Título: Com golpe, ganho 38 vezes maior
Autor: Sérgio Gobetti
Fonte: O Estado de São Paulo, 21/05/2006, Nacional, p. A16,17

Faturamento de empresas que são pivô da fraude cresceu 3.746% em três anos e chegou a R$ 111 milhões

A quadrilha que manipulava prefeituras e parlamentares para fraudar licitações e vender ambulâncias superfaturadas teve seu faturamento turbinado em 3.746% - ou seja, multiplicado por 38 vezes - nos primeiros três anos de atuação, segundo revelam as investigações da Polícia Federal. Entre 2000 e 2005, as empresas da família Trevisan-Vedoin, de Mato Grosso, movimentaram R$ 111 milhões, sem contar as ramificações coordenadas por outros colaboradores.

Os números foram levantados pela Receita Federal, que nos últimos dois anos vinha monitorando as empresas do esquema. Várias delas eram apenas de fachada, mas ganharam licitações milionárias para fornecer os veículos adaptados para ambulâncias que eram comprados pelas prefeituras, com recursos de convênio do Ministério da Saúde.

Em 2000, quando o esquema ainda não havia começado, o grupo de empresas encabeçado pela Planam Comércio e Representações, principal pivô do escândalo, faturou apenas R$ 721 mil. Em 2001, com o início das fraudes, esse número já pulou para R$ 6 milhões, em 2002, para R$ 23,5 milhões, e em 2003, para R$ 27,8 milhões.

Em 2004, quando a Controladoria-Geral da União (CGU) passou a farejar os passos da quadrilha e a descobrir a teia de empresas de fachada e "laranjas", o negócio parece ter tido uma leve queda, para R$ 24,8 milhões. E, em 2005, com a Receita já no seu encalço, a movimentação financeira das empresas dos Trevisan-Vedoin caiu para R$ 14,7 milhões.
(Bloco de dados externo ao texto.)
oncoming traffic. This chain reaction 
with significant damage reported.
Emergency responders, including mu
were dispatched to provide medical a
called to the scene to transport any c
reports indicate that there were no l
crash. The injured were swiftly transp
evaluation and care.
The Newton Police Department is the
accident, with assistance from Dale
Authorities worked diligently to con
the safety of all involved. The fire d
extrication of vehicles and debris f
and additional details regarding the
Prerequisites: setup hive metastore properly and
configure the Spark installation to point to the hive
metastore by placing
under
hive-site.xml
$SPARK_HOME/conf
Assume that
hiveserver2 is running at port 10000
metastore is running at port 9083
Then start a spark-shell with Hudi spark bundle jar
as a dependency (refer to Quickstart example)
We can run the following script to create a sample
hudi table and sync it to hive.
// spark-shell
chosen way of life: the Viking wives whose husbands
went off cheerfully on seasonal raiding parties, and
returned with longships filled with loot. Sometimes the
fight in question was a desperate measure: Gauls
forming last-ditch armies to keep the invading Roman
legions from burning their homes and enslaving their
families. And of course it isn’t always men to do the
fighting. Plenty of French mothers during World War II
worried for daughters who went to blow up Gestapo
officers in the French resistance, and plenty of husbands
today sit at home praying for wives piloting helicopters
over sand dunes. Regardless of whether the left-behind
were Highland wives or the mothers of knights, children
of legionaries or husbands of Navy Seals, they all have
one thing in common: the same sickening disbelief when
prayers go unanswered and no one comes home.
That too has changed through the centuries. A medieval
Nesse meio tempo, entretanto, o grupo já tinha articulado outras empresas para intermediar os negócios, de onde se deduz que o total de recursos desviados dos cofres públicos supere os R$ 111 milhões inicialmente detectados. Parte do capital desviado foi aplicada na compra de imóveis em Brasília, segundo a PF.

Até agora, os policiais já descobriram que 25 empresas participaram em conluio das licitações controladas pelo grupo. Algumas ajudaram a simular a concorrência, como é o caso da Torino Comercial e Veículos, de Várzea Grande, que forneceu mais de 300 ambulâncias para o empresário Darci Vedoin, o patriarca da família.

"METIDOS" Em alguns casos, os próprios empresários do esquema montavam os editais de licitação das prefeituras. Em conversa gravada entre Ronildo Medeiros, sócio dos Vedoin no esquema, e sua mulher, Cíntia, os dois comentam detalhes do texto que deveria constar na prorrogação do edital de Itaubal (AP). Isso ocorreu no último dia 3 de janeiro. No dia 6, o Diário Oficial da União publicou o edital da prefeitura que, segundo o relatório da PF, "impressiona por sua semelhança" com a redação de Cíntia.

A ousadia do grupo era tão grande que, mesmo depois de saberem que estavam sendo investigados, não pararam de planejar o desvio de recursos do Orçamento da União. Em uma longa conversa grampeada pela PF em janeiro, por exemplo, Ronildo planejava com seu sobrinho, Rogério Medeiros de Freitas, como estabelecer novos contatos com prefeituras do Rio. E comenta que o começo do ano é hora de fazer licitação e de "a porca torcer o rabo". "O Rio é facinho demais para fazer, mas tem que ficar em cima, pois os caras são metidos a bons", disse.